> **Problem**:
Give only the number of lines in the following entries where "INCA" appears.

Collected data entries
- Opening Delimiter -

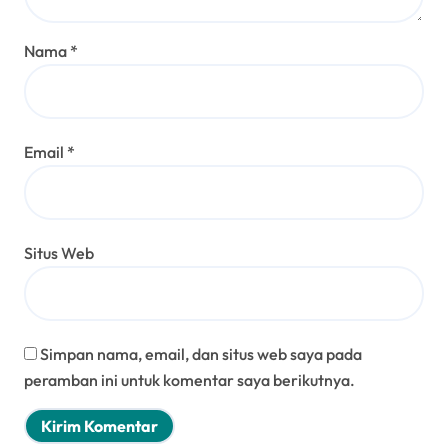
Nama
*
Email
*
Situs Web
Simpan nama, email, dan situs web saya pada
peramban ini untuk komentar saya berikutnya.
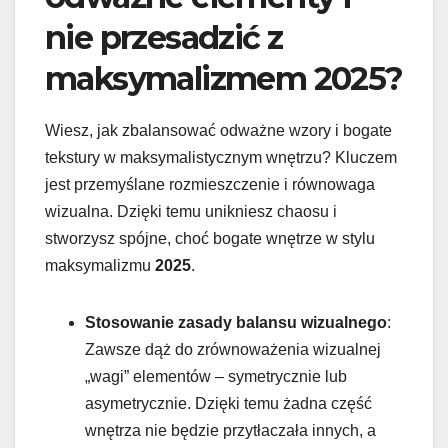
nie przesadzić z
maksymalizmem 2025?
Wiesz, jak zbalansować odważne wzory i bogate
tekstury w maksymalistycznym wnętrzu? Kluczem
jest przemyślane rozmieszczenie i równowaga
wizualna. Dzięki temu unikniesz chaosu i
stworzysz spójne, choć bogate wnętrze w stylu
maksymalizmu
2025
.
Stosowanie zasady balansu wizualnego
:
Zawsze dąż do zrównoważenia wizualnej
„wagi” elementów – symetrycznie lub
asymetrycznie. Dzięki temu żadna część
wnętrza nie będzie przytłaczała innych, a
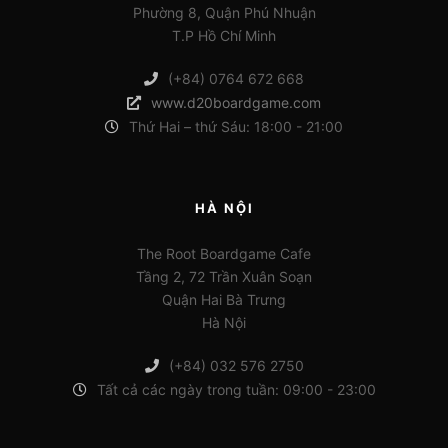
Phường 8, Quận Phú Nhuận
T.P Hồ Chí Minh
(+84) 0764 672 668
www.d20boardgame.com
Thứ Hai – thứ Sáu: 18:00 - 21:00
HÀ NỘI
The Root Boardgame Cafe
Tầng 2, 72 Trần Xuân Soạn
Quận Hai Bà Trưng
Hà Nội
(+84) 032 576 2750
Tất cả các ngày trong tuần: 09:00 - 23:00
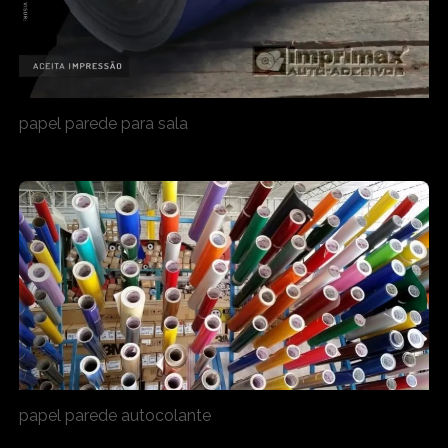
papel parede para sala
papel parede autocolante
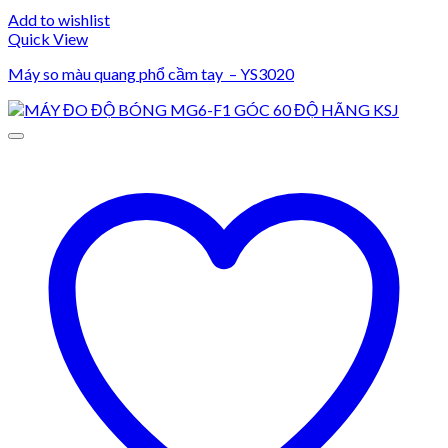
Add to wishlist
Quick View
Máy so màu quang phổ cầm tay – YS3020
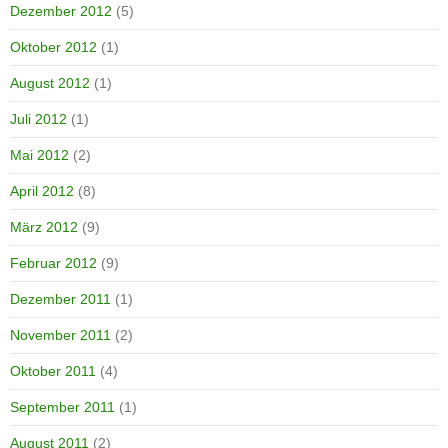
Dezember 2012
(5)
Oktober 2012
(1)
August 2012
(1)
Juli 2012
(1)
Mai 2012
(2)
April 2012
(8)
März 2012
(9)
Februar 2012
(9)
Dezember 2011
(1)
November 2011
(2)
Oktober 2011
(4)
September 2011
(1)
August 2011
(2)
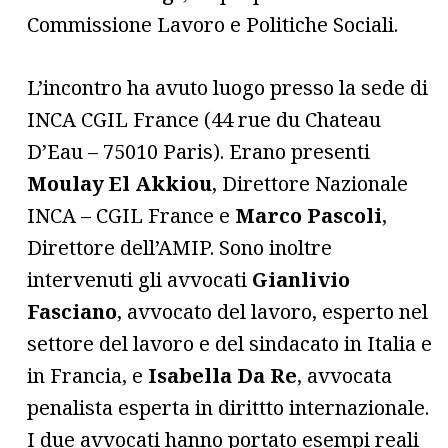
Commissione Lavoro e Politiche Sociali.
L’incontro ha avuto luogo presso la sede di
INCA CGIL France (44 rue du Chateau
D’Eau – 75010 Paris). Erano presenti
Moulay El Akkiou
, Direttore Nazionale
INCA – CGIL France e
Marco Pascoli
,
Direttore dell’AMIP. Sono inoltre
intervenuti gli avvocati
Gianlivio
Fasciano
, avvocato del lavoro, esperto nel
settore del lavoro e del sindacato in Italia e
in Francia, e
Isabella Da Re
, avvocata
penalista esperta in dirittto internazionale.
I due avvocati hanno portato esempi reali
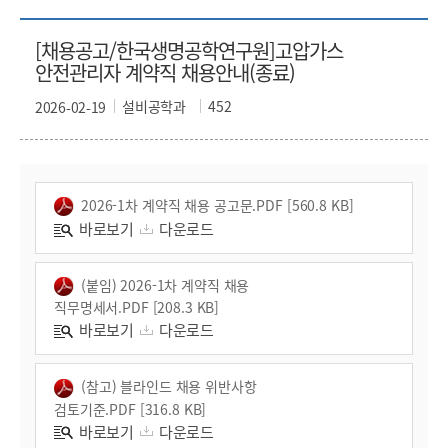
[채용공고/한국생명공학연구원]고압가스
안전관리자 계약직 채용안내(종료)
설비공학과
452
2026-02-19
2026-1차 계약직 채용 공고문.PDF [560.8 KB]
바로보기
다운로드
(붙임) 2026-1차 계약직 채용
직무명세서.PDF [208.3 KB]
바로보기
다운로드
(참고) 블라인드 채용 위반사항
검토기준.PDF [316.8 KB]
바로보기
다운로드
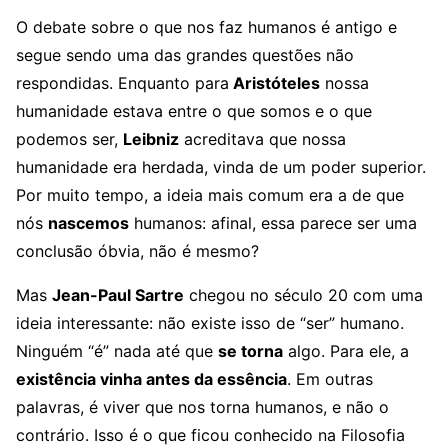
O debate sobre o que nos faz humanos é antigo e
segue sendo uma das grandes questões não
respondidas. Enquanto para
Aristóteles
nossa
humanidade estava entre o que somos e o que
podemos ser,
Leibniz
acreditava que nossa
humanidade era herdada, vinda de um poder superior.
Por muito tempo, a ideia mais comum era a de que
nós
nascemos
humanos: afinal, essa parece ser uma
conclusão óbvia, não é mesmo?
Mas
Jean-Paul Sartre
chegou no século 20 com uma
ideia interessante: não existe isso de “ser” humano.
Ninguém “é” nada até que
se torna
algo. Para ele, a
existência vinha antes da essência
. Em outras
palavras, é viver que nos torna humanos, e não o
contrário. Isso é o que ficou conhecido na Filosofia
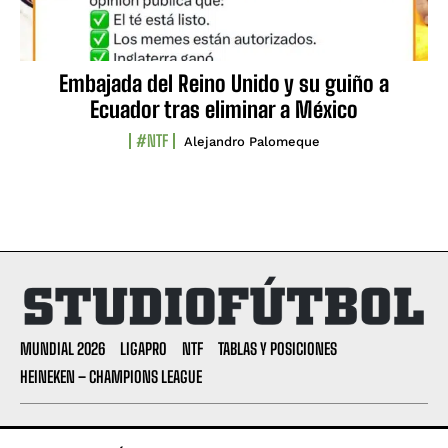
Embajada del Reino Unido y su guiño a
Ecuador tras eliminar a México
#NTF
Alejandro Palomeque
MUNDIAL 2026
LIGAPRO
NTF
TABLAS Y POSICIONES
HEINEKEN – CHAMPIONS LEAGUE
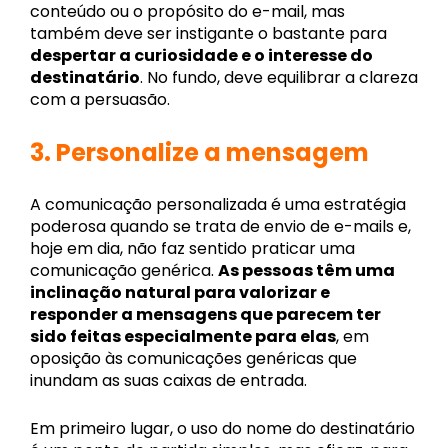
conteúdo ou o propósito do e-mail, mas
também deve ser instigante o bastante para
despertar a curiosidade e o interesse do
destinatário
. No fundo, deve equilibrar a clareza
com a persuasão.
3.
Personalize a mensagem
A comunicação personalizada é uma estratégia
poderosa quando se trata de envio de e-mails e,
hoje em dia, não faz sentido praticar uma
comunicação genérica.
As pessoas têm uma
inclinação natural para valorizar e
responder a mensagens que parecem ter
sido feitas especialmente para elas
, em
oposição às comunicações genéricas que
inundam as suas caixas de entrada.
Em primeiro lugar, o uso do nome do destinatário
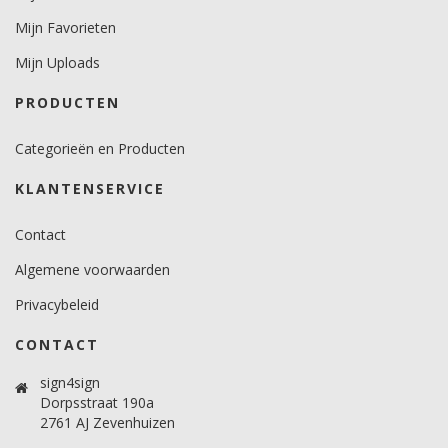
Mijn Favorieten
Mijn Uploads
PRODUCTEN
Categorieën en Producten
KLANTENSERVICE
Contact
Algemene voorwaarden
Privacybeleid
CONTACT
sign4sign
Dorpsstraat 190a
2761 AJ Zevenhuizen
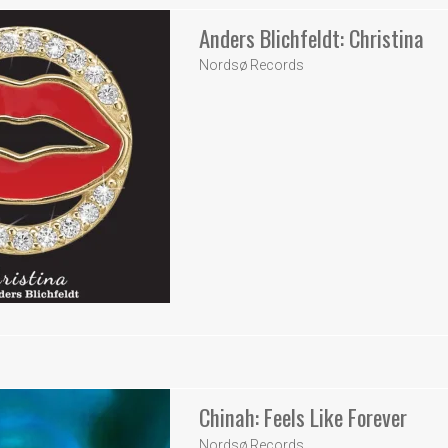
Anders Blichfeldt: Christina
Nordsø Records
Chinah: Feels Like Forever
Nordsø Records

- Closing Delimiter -

> **Reply to the exercise**:
2